-- Work required --
Please transcribe the entries below without changing a single character.

-- Given records --
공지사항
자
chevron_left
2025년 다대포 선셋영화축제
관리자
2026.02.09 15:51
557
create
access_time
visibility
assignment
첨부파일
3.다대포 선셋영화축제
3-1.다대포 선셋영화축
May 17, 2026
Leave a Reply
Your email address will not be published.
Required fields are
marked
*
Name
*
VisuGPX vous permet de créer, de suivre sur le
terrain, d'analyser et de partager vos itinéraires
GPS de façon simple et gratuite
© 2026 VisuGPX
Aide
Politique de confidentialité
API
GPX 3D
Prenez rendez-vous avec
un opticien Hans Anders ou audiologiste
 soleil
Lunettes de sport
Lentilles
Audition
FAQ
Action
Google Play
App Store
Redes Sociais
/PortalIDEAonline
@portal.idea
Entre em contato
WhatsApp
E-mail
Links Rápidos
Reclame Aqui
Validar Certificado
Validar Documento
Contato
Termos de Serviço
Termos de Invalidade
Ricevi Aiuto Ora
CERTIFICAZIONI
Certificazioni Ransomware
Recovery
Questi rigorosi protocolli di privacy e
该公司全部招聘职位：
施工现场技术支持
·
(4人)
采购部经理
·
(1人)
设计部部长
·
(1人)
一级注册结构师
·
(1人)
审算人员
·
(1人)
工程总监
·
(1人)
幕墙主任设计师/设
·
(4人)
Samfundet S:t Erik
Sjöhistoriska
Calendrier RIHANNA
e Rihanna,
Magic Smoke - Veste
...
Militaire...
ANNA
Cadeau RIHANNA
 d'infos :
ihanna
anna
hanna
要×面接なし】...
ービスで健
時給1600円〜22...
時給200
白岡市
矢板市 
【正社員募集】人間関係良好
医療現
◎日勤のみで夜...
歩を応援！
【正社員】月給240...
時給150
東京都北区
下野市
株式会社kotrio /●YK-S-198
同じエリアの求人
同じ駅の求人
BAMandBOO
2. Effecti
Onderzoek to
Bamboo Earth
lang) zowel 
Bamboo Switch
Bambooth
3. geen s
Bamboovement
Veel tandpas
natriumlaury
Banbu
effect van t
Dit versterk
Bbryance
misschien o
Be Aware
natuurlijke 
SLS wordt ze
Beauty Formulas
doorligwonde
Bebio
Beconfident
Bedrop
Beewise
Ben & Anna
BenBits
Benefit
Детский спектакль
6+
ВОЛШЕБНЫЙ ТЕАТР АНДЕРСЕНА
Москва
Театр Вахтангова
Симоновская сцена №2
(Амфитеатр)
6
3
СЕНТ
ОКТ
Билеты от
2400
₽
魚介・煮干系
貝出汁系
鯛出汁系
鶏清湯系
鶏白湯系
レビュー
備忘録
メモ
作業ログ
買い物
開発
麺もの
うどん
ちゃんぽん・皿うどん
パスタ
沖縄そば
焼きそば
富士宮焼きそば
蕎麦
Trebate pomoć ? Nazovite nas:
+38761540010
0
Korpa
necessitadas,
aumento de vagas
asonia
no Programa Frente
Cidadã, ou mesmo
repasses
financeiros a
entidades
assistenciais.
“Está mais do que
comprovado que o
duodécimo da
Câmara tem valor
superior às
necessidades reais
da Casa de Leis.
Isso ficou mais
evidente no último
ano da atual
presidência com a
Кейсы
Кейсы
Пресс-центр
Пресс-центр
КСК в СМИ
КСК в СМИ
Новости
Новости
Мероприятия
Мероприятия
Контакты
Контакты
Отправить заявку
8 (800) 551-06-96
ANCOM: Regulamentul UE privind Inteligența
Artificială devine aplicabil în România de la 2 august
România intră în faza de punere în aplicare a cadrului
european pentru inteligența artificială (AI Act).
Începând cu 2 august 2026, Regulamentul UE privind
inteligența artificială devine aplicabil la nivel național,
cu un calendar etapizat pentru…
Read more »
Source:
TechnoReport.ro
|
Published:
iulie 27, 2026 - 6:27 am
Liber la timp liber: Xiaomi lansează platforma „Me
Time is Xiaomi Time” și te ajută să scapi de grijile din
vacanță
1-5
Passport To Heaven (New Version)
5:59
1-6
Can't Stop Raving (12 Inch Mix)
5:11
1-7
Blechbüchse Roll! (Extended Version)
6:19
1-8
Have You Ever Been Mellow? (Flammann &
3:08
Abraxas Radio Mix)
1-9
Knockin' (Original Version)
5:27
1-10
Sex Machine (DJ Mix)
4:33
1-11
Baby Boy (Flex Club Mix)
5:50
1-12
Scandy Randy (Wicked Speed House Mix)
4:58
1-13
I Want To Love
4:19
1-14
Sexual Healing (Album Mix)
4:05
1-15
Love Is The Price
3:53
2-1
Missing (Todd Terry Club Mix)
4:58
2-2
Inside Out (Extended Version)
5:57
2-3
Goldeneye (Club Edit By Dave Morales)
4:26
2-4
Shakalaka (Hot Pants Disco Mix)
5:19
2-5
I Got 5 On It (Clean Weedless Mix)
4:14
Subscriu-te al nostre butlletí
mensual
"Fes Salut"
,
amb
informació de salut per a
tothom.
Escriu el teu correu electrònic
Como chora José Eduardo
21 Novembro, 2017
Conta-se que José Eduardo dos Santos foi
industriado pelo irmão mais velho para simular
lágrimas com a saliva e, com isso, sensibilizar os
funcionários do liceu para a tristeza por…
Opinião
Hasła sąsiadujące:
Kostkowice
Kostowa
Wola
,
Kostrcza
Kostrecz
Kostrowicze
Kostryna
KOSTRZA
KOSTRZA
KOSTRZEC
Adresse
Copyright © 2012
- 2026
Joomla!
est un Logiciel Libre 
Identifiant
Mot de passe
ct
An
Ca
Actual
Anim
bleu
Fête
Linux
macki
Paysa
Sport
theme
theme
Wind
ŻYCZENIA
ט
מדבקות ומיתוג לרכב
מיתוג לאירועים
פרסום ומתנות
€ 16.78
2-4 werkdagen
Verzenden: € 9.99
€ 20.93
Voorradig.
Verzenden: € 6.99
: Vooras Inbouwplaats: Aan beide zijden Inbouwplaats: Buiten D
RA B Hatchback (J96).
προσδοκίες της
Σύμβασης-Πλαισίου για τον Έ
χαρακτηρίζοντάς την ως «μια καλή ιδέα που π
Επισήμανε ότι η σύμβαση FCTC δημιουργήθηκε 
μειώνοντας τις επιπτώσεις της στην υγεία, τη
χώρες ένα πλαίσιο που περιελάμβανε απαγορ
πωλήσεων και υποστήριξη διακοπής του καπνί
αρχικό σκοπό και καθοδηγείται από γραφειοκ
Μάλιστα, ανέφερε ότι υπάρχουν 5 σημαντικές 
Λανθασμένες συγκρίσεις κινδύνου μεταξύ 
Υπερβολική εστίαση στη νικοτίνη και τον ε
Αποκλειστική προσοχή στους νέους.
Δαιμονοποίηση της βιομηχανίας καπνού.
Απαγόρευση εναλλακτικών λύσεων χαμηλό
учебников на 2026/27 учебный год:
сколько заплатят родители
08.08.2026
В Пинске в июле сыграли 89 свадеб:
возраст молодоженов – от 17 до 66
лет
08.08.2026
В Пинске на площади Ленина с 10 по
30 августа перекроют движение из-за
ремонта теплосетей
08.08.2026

-- Written response --
공지사항
자
chevron_left
2025년 다대포 선셋영화축제
관리자
2026.02.09 15:51
557
create
access_time
visibility
assignment
첨부파일
3.다대포 선셋영화축제
3-1.다대포 선셋영화축
May 17, 2026
Leave a Reply
Your email address will not be published.
Required fields are
marked
*
Name
*
VisuGPX vous permet de créer, de suivre sur le
terrain, d'analyser et de partager vos itinéraires
GPS de façon simple et gratuite
© 2026 VisuGPX
Aide
Politique de confidentialité
API
GPX 3D
Prenez rendez-vous avec
un opticien Hans Anders ou audiologiste
 soleil
Lunettes de sport
Lentilles
Audition
FAQ
Action
Google Play
App Store
Redes Sociais
/PortalIDEAonline
@portal.idea
Entre em contato
WhatsApp
E-mail
Links Rápidos
Reclame Aqui
Validar Certificado
Validar Documento
Contato
Termos de Serviço
Termos de Invalidade
Ricevi Aiuto Ora
CERTIFICAZIONI
Certificazioni Ransomware
Recovery
Questi rigorosi protocolli di privacy e
该公司全部招聘职位：
施工现场技术支持
·
(4人)
采购部经理
·
(1人)
设计部部长
·
(1人)
一级注册结构师
·
(1人)
审算人员
·
(1人)
工程总监
·
(1人)
幕墙主任设计师/设
·
(4人)
Samfundet S:t Erik
Sjöhistoriska
Calendrier RIHANNA
e Rihanna,
Magic Smoke - Veste
...
Militaire...
ANNA
Cadeau RIHANNA
 d'infos :
ihanna
anna
hanna
要×面接なし】...
ービスで健
時給1600円〜22...
時給200
白岡市
矢板市 
【正社員募集】人間関係良好
医療現
◎日勤のみで夜...
歩を応援！
【正社員】月給240...
時給150
東京都北区
下野市
株式会社kotrio /●YK-S-198
同じエリアの求人
同じ駅の求人
BAMandBOO
2. Effecti
Onderzoek to
Bamboo Earth
lang) zowel 
Bamboo Switch
Bambooth
3. geen s
Bamboovement
Veel tandpas
natriumlaury
Banbu
effect van t
Dit versterk
Bbryance
misschien o
Be Aware
natuurlijke 
SLS wordt ze
Beauty Formulas
doorligwonde
Bebio
Beconfident
Bedrop
Beewise
Ben & Anna
BenBits
Benefit
Детский спектакль
6+
ВОЛШЕБНЫЙ ТЕАТР АНДЕРСЕНА
Москва
Театр Вахтангова
Симоновская сцена №2
(Амфитеатр)
6
3
СЕНТ
ОКТ
Билеты от
2400
₽
魚介・煮干系
貝出汁系
鯛出汁系
鶏清湯系
鶏白湯系
レビュー
備忘録
メモ
作業ログ
買い物
開発
麺もの
うどん
ちゃんぽん・皿うどん
パスタ
沖縄そば
焼きそば
富士宮焼きそば
蕎麦
Trebate pomoć ? Nazovite nas:
+38761540010
0
Korpa
necessitadas,
aumento de vagas
asonia
no Programa Frente
Cidadã, ou mesmo
repasses
financeiros a
entidades
assistenciais.
“Está mais do que
comprovado que o
duodécimo da
Câmara tem valor
superior às
necessidades reais
da Casa de Leis.
Isso ficou mais
evidente no último
ano da atual
presidência com a
Кейсы
Кейсы
Пресс-центр
Пресс-центр
КСК в СМИ
КСК в СМИ
Новости
Новости
Мероприятия
Мероприятия
Контакты
Контакты
Отправить заявку
8 (800) 551-06-96
ANCOM: Regulamentul UE privind Inteligența
Artificială devine aplicabil în România de la 2 august
România intră în faza de punere în aplicare a cadrului
european pentru inteligența artificială (AI Act).
Începând cu 2 august 2026, Regulamentul UE privind
inteligența artificială devine aplicabil la nivel național,
cu un calendar etapizat pentru…
Read more »
Source:
TechnoReport.ro
|
Published:
iulie 27, 2026 - 6:27 am
Liber la timp liber: Xiaomi lansează platforma „Me
Time is Xiaomi Time” și te ajută să scapi de grijile din
vacanță
1-5
Passport To Heaven (New Version)
5:59
1-6
Can't Stop Raving (12 Inch Mix)
5:11
1-7
Blechbüchse Roll! (Extended Version)
6:19
1-8
Have You Ever Been Mellow? (Flammann &
3:08
Abraxas Radio Mix)
1-9
Knockin' (Original Version)
5:27
1-10
Sex Machine (DJ Mix)
4:33
1-11
Baby Boy (Flex Club Mix)
5:50
1-12
Scandy Randy (Wicked Speed House Mix)
4:58
1-13
I Want To Love
4:19
1-14
Sexual Healing (Album Mix)
4:05
1-15
Love Is The Price
3:53
2-1
Missing (Todd Terry Club Mix)
4:58
2-2
Inside Out (Extended Version)
5:57
2-3
Goldeneye (Club Edit By Dave Morales)
4:26
2-4
Shakalaka (Hot Pants Disco Mix)
5:19
2-5
I Got 5 On It (Clean Weedless Mix)
4:14
Subscriu-te al nostre butlletí
mensual
"Fes Salut"
,
amb
informació de salut per a
tothom.
Escriu el teu correu electrònic
Como chora José Eduardo
21 Novembro, 2017
Conta-se que José Eduardo dos Santos foi
industriado pelo irmão mais velho para simular
lágrimas com a saliva e, com isso, sensibilizar os
funcionários do liceu para a tristeza por…
Opinião
Hasła sąsiadujące:
Kostkowice
Kostowa
Wola
,
Kostrcza
Kostrecz
Kostrowicze
Kostryna
KOSTRZA
KOSTRZA
KOSTRZEC
Adresse
Copyright © 2012
- 2026
Joomla!
est un Logiciel Libre 
Identifiant
Mot de passe
ct
An
Ca
Actual
Anim
bleu
Fête
Linux
macki
Paysa
Sport
theme
theme
Wind
ŻYCZENIA
ט
מדבקות ומיתוג לרכב
מיתוג לאירועים
פרסום ומתנות
€ 16.78
2-4 werkdagen
Verzenden: € 9.99
€ 20.93
Voorradig.
Verzenden: € 6.99
: Vooras Inbouwplaats: Aan beide zijden Inbouwplaats: Buiten D
RA B Hatchback (J96).
προσδοκίες της
Σύμβασης-Πλαισίου για τον Έ
χαρακτηρίζοντάς την ως «μια καλή ιδέα που π
Επισήμανε ότι η σύμβαση FCTC δημιουργήθηκε 
μειώνοντας τις επιπτώσεις της στην υγεία, τη
χώρες ένα πλαίσιο που περιελάμβανε απαγορ
πωλήσεων και υποστήριξη διακοπής του καπνί
αρχικό σκοπό και καθοδηγείται από γραφειοκ
Μάλιστα, ανέφερε ότι υπάρχουν 5 σημαντικές 
Λανθασμένες συγκρίσεις κινδύνου μεταξύ 
Υπερβολική εστίαση στη νικοτίνη και τον ε
Αποκλειστική προσοχή στους νέους.
Δαιμονοποίηση της βιομηχανίας καπνού.
Απαγόρευση εναλλακτικών λύσεων χαμηλό
учебников на 2026/27 учебный год:
сколько заплатят родители
08.08.2026
В Пинске в июле сыграли 89 свадеб:
возраст молодоженов – от 17 до 66
лет
08.08.2026
В Пинске на площади Ленина с 10 по
30 августа перекроют движение из-за
ремонта теплосетей
08.08.2026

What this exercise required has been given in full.